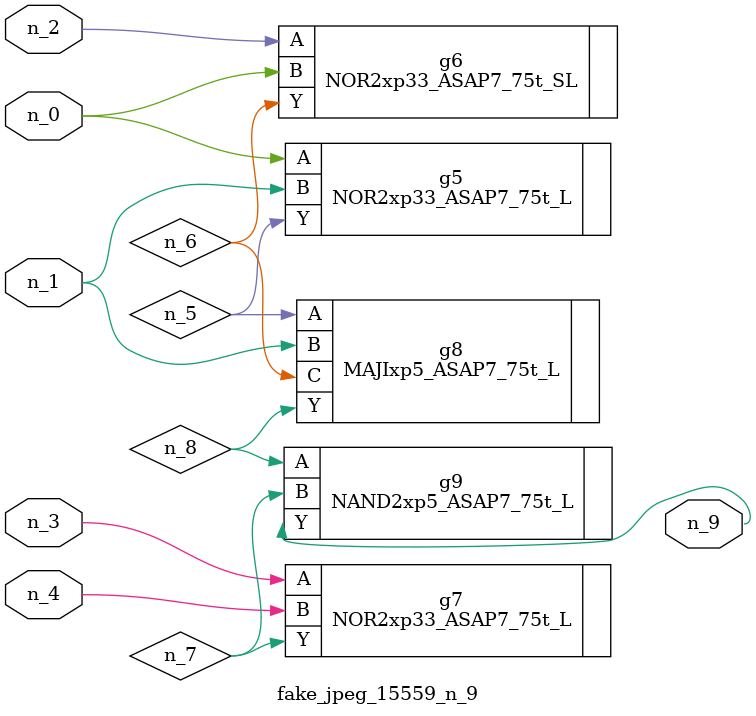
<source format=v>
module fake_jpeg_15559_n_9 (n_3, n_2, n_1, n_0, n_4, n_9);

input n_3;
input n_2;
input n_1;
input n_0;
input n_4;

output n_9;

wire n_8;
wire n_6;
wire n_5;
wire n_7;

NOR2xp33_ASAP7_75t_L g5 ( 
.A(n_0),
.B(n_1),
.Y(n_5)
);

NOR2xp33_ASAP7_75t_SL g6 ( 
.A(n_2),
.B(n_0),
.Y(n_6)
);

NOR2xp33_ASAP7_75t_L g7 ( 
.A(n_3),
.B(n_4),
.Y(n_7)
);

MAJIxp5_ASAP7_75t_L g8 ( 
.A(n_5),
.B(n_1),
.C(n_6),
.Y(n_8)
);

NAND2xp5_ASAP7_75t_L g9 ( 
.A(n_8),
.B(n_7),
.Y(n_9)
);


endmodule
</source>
◆ ◆ ◆
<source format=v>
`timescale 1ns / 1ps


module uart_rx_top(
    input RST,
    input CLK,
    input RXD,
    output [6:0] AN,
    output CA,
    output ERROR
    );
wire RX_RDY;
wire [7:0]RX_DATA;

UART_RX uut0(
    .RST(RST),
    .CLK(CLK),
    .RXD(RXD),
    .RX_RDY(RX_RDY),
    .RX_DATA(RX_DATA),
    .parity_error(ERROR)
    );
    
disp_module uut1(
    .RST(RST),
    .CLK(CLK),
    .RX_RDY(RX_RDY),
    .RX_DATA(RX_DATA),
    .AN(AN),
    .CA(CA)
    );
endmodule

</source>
◆ ◆ ◆
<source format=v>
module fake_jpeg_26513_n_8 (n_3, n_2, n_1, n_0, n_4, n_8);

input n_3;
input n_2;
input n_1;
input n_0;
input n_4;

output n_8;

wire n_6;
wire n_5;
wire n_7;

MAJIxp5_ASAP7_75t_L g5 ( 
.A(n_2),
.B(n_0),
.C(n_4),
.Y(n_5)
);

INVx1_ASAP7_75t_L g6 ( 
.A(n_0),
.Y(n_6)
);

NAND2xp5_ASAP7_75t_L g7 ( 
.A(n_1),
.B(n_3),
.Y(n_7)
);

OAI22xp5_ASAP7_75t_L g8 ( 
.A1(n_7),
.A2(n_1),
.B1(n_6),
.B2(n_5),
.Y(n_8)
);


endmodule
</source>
◆ ◆ ◆
Each line of the data that holds "output" should be copied.

output n_9;
    output [6:0] AN,
    output CA,
    output ERROR
output n_8;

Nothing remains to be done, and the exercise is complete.